* SUPPLIED DATA:
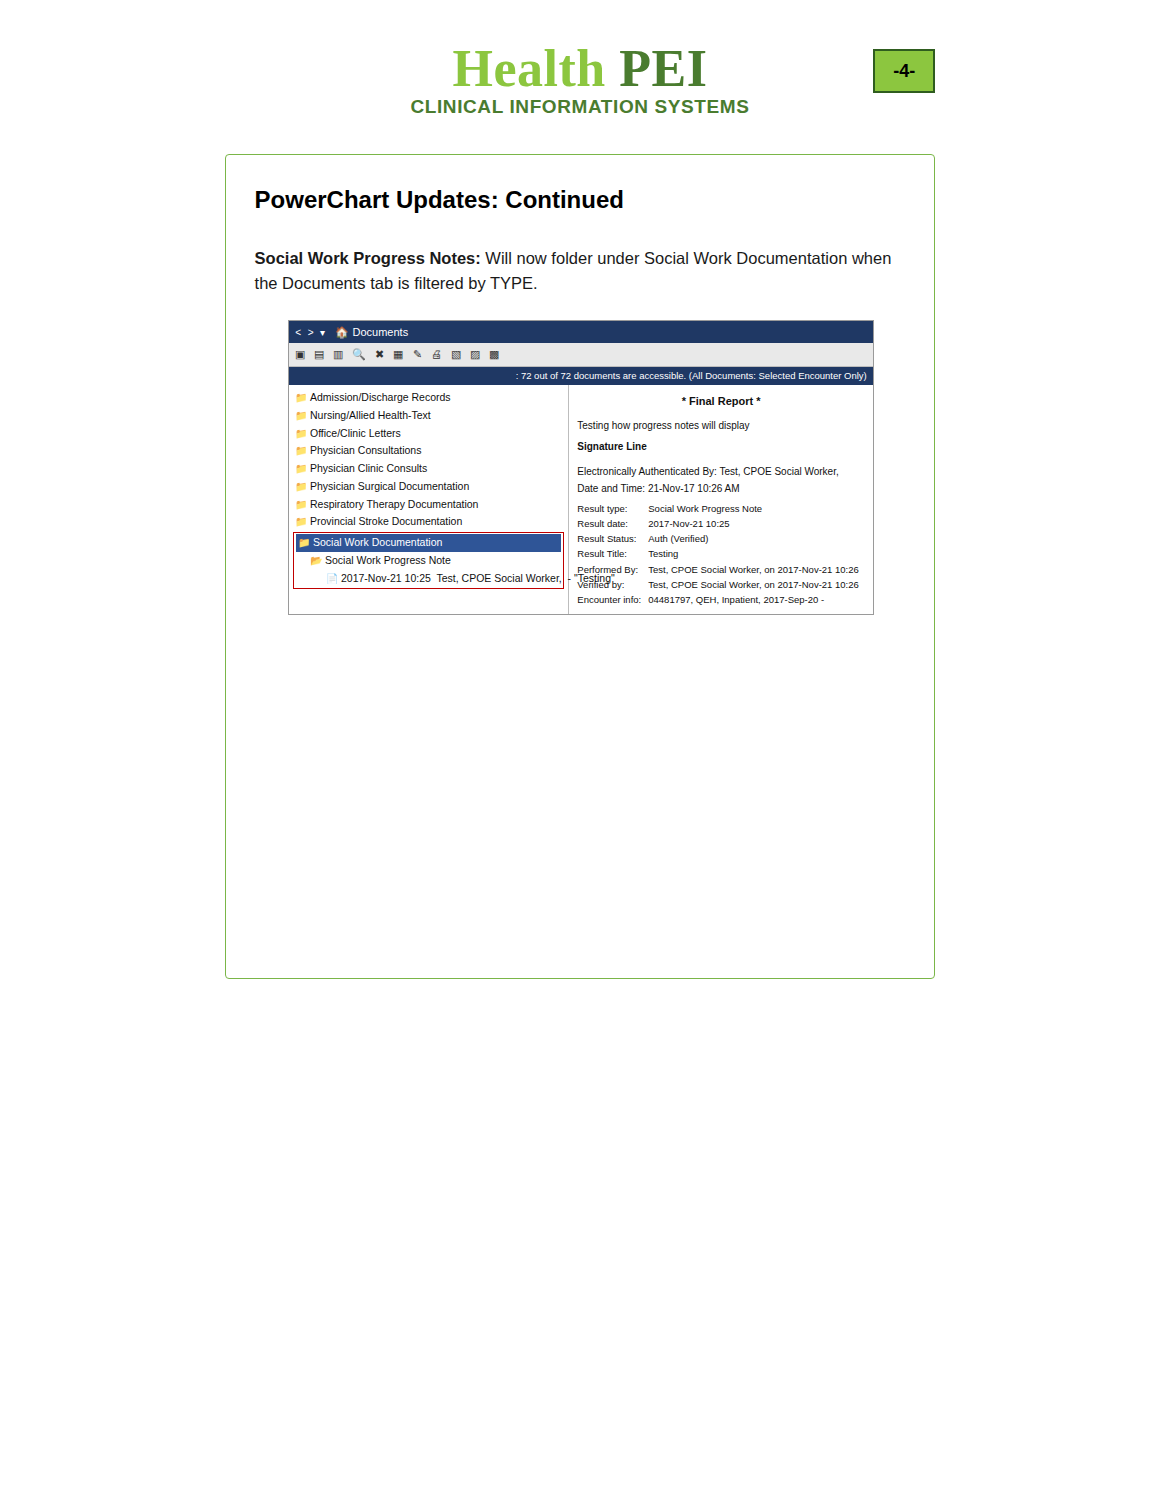-4-
Health PEI
CLINICAL INFORMATION SYSTEMS
PowerChart Updates: Continued
Social Work Progress Notes: Will now folder under Social Work Documentation when the Documents tab is filtered by TYPE.
< > ▾ 🏠 Documents
▣ ▤ ▥ 🔍 ✖ ▦ ✎ 🖨 ▧ ▨ ▩
: 72 out of 72 documents are accessible. (All Documents: Selected Encounter Only)
Admission/Discharge Records
Nursing/Allied Health-Text
Office/Clinic Letters
Physician Consultations
Physician Clinic Consults
Physician Surgical Documentation
Respiratory Therapy Documentation
Provincial Stroke Documentation
Social Work Documentation
Social Work Progress Note
2017-Nov-21 10:25 Test, CPOE Social Worker, - "Testing"
* Final Report *
Testing how progress notes will display
Signature Line
Electronically Authenticated By: Test, CPOE Social Worker,
Date and Time: 21-Nov-17 10:26 AM
| Result type: | Social Work Progress Note |
| Result date: | 2017-Nov-21 10:25 |
| Result Status: | Auth (Verified) |
| Result Title: | Testing |
| Performed By: | Test, CPOE Social Worker, on 2017-Nov-21 10:26 |
| Verified by: | Test, CPOE Social Worker, on 2017-Nov-21 10:26 |
| Encounter info: | 04481797, QEH, Inpatient, 2017-Sep-20 - |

* WORK TASK:
Would you please repeat, exactly as written, the lines from the one containing "Date and Time: 21-Nov-17 10:26 AM" through the end of the listing above, including both, and only those?

* SOLUTION TO THIS TASK:
Date and Time: 21-Nov-17 10:26 AM
| Result type: | Social Work Progress Note |
| Result date: | 2017-Nov-21 10:25 |
| Result Status: | Auth (Verified) |
| Result Title: | Testing |
| Performed By: | Test, CPOE Social Worker, on 2017-Nov-21 10:26 |
| Verified by: | Test, CPOE Social Worker, on 2017-Nov-21 10:26 |
| Encounter info: | 04481797, QEH, Inpatient, 2017-Sep-20 - |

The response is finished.